Released: Oct 18, 2005
Label: Fat Wreck Chords
Reviewed by: Archive Bot
0 comments
In 1993, Propagandhi released their first full length, how to clean everything. Three years later, Less Talk More Rock came out. Five years later we got Todays Empires, Tomorrows’ Ashes. And now, four and a half years later, Potempkin City Limits is here. The long stretches in the middle have kept Propagandhi fans impatient but happy because they don’t release the same album over and over again.
Twelve years later, they aren’t recycling chord progressions and vocal melodies the way bands like Bad Religion, No Use For a Name, or Pennywise have become disappointing later in their careers.
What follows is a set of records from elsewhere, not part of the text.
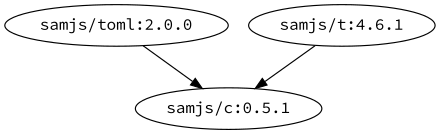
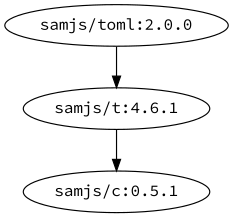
  digraph {
    fontname="Source Code Pro"
    node [fontname="Source Code Pro"]
    edge [fontname="Source Code Pro"]
    "samjs/toml:2.0.0"
    "samjs/c:0.5.1"
    "samjs/t:4.6.1"
-   "samjs/toml:2.0.0" -> "samjs/c:0.5.1"
+   "samjs/toml:2.0.0" -> "samjs/t:4.6.1"
    "samjs/t:4.6.1" -> "samjs/c:0.5.1"
  }
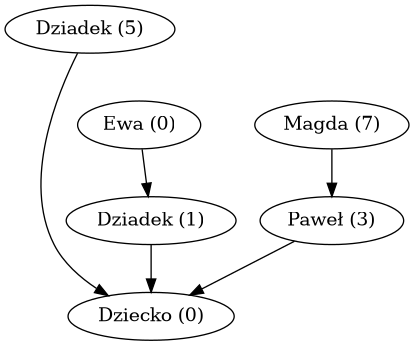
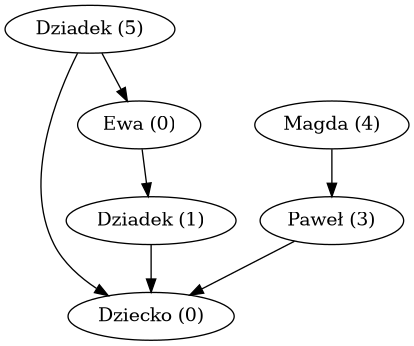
  digraph {
    n1 [label="Dziecko (0)"]
    n2 [label="Ewa (0)"]
    n3 [label="Dziadek (1)"]
-   n4 [label="Magda (7)"]
+   n4 [label="Magda (4)"]
    n5 [label="Paweł (3)"]
    n6 [label="Dziadek (5)"]
    n2 -> n3
    n3 -> n1
    n4 -> n5
    n5 -> n1
    n6 -> n1
+   n6 -> n2
  }
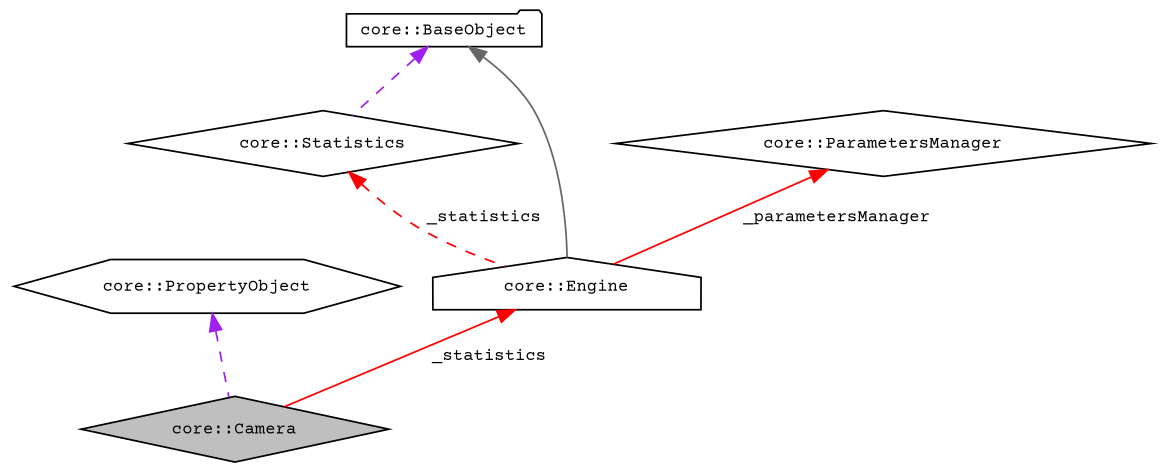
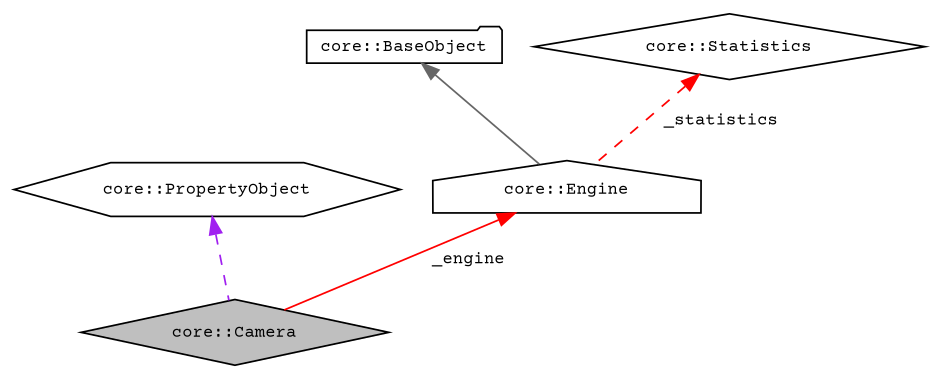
  digraph {
    fontname="Courier Prime"
    node [color=black fillcolor=white fontname="Courier Prime" fontsize=10 shape=diamond style=filled]
    edge [color=red dir=back fontname="Courier Prime" fontsize=10 labelfontname=Helvetica labelfontsize=10 style=dashed]
    n1 [fillcolor=grey75 fontcolor=black height=0.2 label="core::Camera" width=0.4]
    n2 [height=0.2 label="core::PropertyObject" shape=hexagon width=0.4]
    n3 [height=0.2 label="core::BaseObject" shape=folder width=0.4]
    n4 [height=0.2 label="core::Statistics" width=0.4]
    n5 [height=0.2 label="core::Engine" shape=house width=0.4]
-   n6 [height=0.2 label="core::ParametersManager" width=0.4]
    n2 -> n1 [color=purple]
-   n3 -> n4 [color=purple]
    n3 -> n5 [color=gray40 style=solid]
    n4 -> n5 [label=" _statistics"]
-   n5 -> n1 [label=" _statistics" style=solid]
-   n6 -> n5 [label=" _parametersManager" style=solid]
+   n5 -> n1 [label=" _engine" style=solid]
  }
When John Sampson left for the Weakerthans after Less Talk… Propagandhi’s sound changed to a more hardcore sound. That sound is still here on the new album, but the sloppy thrash and ranging arpeggios have been in places replaced by cleaner metal riffs and more glimpses of the fast punk rock sound that put them on the map.
The lyrics remain the best political lyrics in music: smart, fast, and scathing. They make their stance look obvious and compelling instead of embarrassing and whiny the way bands like anti-flag can totally ruin their own cause. His voice is familiar, yet slightly different. It doesn’t scratch at the top of his scale anymore, instead he seems to have found a note he could sing and hit and goes to that constantly. In a couple songs it even gets a little repetitive melodically, but it only sticks out because its one of the few differences in his vocal delivery. He also gets all his lyrics into the riff this time, as opposed to a couple songs on Empires where he took a page from Jello Biafra and just kept singing over the change. The screaming is scaled back substantially and the melodic a little bit more featured alongside the traditional shouting style.
All in all, this is a good album and well worth the wait. Go buy it.